Mimí rievoca la sua infanzia basandosi sul ricordo degli infiniti racconti ed aneddoti del padre, riportandoli in parte come li aveva vissuti da bambino ingenuo, in parte con la consapevolezza e il distacco degli anni successivi, quelli della maturità e della consapevolezza ("io ascoltavo sedotto, da ragazzino: non sapevo ancora essere perfidamente dubbioso come poi lo sono diventato negli anni"); la paura, il timore, ma anche l'ammirazione per il padre provati nell'infanzia ("a volte è allegro, inventa filastrocche sconclusionate, canta canzoni, ha un'aria da gran signore, una chiacchiera divertente.."), nel tempo si trasformano in un prendere le distanze dal padre, cosí borioso e pieno di sé che si appropria anche delle fatiche dei parti della moglie Rusiné. "Non so distinguere tra ciò che ho visto io e ciò che mi ha fatto vedere lui con le sue parole".
Il bambino Mimí vive nella speranza che il padre possa cambiare, che acquieti la sua rabbia grazie ai propri successi artistici, che di fatto non arriveranno mai.
Vengono ben descritte le dinamiche familiari generate da un uomo come Fedrí, che impatteranno inevitabilmente a livello emotivo sulla quotidianità dei suoi prossimi congiunti, in particolare sulla vita di Mimi e di sua madre Rusiné; intensi certi passaggi come quello in cui il bambino Mimí, obbligato a posare per un'enorme tela che sta dipingendo il padre ("I bevitori"), si accorge di un errore di prospettiva del genitore, e tenta di "aggiustarla" muovendosi impercettibilmente fino a raggiungere la posizione secondo lui giusta, terrorizzato alla sola idea di far presente al padre l'errore.

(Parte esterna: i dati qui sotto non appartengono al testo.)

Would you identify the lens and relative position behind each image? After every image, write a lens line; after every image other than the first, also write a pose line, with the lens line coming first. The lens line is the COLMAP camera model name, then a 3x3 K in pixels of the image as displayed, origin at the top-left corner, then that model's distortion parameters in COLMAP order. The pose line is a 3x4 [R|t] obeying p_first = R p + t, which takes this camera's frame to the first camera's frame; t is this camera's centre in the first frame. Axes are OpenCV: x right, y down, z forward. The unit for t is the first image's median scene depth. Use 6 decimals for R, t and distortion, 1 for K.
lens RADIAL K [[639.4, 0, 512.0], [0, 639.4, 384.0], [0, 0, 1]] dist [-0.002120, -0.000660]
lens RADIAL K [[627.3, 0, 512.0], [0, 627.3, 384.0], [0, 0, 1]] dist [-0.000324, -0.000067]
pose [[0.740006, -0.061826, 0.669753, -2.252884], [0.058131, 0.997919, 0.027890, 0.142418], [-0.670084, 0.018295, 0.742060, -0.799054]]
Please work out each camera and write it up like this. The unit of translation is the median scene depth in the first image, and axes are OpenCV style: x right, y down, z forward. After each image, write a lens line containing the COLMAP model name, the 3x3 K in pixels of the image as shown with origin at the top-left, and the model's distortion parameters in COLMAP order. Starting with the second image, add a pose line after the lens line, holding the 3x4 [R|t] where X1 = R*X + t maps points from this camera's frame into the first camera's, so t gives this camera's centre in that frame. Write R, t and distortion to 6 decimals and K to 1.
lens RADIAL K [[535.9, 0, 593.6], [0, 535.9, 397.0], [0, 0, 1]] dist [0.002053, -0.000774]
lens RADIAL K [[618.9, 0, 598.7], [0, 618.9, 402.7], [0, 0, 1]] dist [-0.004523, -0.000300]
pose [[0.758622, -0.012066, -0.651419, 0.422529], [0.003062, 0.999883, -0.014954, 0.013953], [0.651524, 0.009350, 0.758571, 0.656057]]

Emerge una figura femminile, in quel Sud del dopoguerra, "buona solo a fare figli", che deve stare in casa per non far svergognare il marito in occasioni mondane, a lui solo riservate; il medico che davanti ai primi segni di grave malessere di Rusiné, consiglia la quinta gravidanza, appunto perché "le donne si sentono bene solo quando sono incinte". Rusiné prova a ribellarsi, tentando anche per due volte di aprire un'attività di sartoria, o di mostrarsi in pubblico quale donna piacente che è; questo è inammissibile per Fedrí, nel tempo la donna si rassegna, agendo anche autolesionismo, fino ad ammalarsi e morire nel 1965.
Un'intensa parte del romanzo è dedicata alla storia di Fedrí piccolo, con una madre violenta e cresciuto dalla nonna materna.
Mimí, dopo la morte del padre, tenta di ricomporre le vicende che hanno caratterizzato la sua infanzia e si porta a Napoli, a rintracciare fatti e cose che hanno segnato il suo percorso di vita, alla ricerca di una qualche verità; ripercorre quelle stesse strade in cui aveva camminato da piccolo, va alla ricerca dei quadri del padre, finiti appesi (e dimenticati) in uffici pubblici, ma alla fine si arrende, rinunciando a cercare il quadro che ha segnato la sua infanzia ("I bevitori"), e lascia il ricordo del padre così come ce l'ha descritto negli anni di via Gemito.